On 18 March 1595, many people gathered in the Great Church in Emden. Menso Alting warmed them up with a sermon. Then Gerhard Bolardus, a member of the college of forty, held an impassioned speech, in which he called for the overthrow of the Count. Weapons were handed out, and the crowd moved to the town hall. They occupied the city walls and various strategic locations in the city. Following the example of other cities, 21 civil companies (later 23) were set up. Each company was led by a captain, a lieutenant and an ensign. These 21 captains and the four quartermasters of the Emden district formed the "Civil War Chamber". This was the birth of the Emden militia.

Alarmed by the news from Emden, Edzard II sent his secretary into the city to test the waters. Encouraged by Edzard's apparent lack of power, the citizens removed the count's mayor from power on 24 March 1595. The college of forty elected by the citizens grabbed power and appointed four new mayors and eight councillors. Edzard then sent his Chancellor to The Hague to ask the Dutch authorities where they stood in the conflict. On 2 April 1595, the Dutch offered to mediate. In the meantime, the conflict escalated on the East Frisian peninsula. On 2 April the citizens stormed the castle in Emden and demolished part of the castle on the city side. This forced Edzard to move his residence to Aurich. Ships from Emden were given orders to look out from troop movements in the area and raid Edzard's ships if necessary. Edzard's reaction showed his lack of power. He offered the States-General to join the Netherlands as its eighth province in return for military support. He stationed troops at the Knock peninsula, west of Emden, and ordered them to shoot at passing ships.

The citizens of Emden turned to the States-General for help. The States-General sent a reinforcement of 1000 men to the city. The Count saw no other option than to start negotiating with the city. On 7 November 1595, a peace treaty was signed in Delfzijl by the city, the count and the Estates.

This peace did not hold for very long. Tensions rose again and in 1600 civil war broke out between the city of Emden and the States-General on one side, and count Enno III and the rural parts of the county on the other side. On 4 October 1602, a battle began near the sconce at Logum, which Enno had built. The battle continued until 14 October and was won by the city. As the battle had clearly demonstrated the power relations in East Frisia, Enno III went into hiding until February 1603. While he was in hiding, the city held sovereignty over East Frisia, and collected taxes.

In February 1603, Enno III appeared in The Hague. The city of Emden then sent representatives to the States-General to conduct negotiations, which led to the Agreement of the Hague of 8 April 1603. The agreement confirmed the annexation by Emden of its suburbs. The city received tax sovereignty with the city limits, and the city magistrate became sovereign in military affairs. This meant that the city de facto became a free imperial city. The city would have a permanent garrison of 600 to 700 men, funded by the East Frisian estates. The commander of this garrison would be a Dutchman, who had not previously served either the Count or the city of Emden.

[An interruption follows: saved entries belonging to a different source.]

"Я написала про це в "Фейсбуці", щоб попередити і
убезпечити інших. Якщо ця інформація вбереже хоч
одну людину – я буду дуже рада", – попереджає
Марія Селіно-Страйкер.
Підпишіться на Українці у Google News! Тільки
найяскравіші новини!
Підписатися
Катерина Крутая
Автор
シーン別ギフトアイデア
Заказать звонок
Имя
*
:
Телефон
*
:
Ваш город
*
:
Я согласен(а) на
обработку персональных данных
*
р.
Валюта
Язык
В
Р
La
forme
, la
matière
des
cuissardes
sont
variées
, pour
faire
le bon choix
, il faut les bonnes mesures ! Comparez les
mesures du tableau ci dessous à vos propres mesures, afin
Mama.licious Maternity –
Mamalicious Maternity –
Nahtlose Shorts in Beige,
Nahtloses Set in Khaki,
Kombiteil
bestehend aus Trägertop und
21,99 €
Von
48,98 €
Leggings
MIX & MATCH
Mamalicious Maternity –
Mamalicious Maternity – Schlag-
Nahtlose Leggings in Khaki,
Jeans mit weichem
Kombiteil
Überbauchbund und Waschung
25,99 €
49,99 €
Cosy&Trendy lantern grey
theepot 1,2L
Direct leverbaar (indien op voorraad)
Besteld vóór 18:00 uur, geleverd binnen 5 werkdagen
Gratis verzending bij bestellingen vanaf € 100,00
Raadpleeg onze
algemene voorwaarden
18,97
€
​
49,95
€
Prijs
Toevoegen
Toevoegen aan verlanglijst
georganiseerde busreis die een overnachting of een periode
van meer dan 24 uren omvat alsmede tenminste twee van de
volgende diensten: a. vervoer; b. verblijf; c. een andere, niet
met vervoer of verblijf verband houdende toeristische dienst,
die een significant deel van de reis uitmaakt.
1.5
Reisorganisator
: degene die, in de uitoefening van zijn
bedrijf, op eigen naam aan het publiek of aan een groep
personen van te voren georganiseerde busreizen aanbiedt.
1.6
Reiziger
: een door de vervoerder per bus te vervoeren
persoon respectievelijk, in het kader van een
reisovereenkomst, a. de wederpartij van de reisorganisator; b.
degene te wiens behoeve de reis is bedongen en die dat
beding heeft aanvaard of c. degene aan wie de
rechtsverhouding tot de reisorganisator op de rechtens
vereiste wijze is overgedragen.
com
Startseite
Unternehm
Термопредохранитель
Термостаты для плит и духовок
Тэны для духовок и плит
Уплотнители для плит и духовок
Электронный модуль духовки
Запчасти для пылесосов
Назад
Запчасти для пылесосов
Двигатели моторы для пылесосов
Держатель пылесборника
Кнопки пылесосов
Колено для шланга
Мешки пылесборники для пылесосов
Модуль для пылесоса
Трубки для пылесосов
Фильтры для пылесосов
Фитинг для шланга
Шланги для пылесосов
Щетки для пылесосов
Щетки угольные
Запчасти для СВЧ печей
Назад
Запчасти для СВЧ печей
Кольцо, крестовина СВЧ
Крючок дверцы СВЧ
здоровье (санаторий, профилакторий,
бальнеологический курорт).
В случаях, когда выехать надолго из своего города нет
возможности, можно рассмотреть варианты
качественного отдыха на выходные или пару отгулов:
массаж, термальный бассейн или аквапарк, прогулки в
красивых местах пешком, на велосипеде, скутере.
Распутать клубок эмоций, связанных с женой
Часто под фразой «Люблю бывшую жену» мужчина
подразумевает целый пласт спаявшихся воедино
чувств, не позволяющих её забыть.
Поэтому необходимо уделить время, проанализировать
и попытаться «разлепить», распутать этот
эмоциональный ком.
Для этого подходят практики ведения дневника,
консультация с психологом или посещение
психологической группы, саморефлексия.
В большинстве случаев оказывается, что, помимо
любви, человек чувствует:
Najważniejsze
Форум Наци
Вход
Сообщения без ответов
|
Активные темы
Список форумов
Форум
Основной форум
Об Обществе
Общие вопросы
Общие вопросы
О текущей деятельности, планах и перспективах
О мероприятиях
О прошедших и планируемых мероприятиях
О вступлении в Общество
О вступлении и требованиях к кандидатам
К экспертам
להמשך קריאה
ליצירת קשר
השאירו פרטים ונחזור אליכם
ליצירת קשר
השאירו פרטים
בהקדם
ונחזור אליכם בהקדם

These were unequal negotiations. Enno III only participated because the States-General threatened war if he didn't. After hesitating for a while, he signed the agreement on 8 April 1603.

== Aftermath ==
The revolution freed Emden from the reign of the Cirksena family. Emden became a "satellite" of the Netherlands and de facto a free imperial city. The city was proud of this status, and henceforth signed all its official publications with S.P.Q.E. ("Senate and People of Emden"), after the Roman model. The city and the Reformed southwestern part of East Frisia built close ties with the Calvinist church in the Netherlands. During the 17th century, Dutch was the language of choice of the leading citizens of Emden.

However, the decline of the city had begun. Tolerance in matters of faith had disappeared and the Treaty of Greetsiel stipulated that only the Reformed religion could be taught in Emden. Activities in the harbour had declined, and only in 1800 would they again reach levels comparable to those of the 1670s.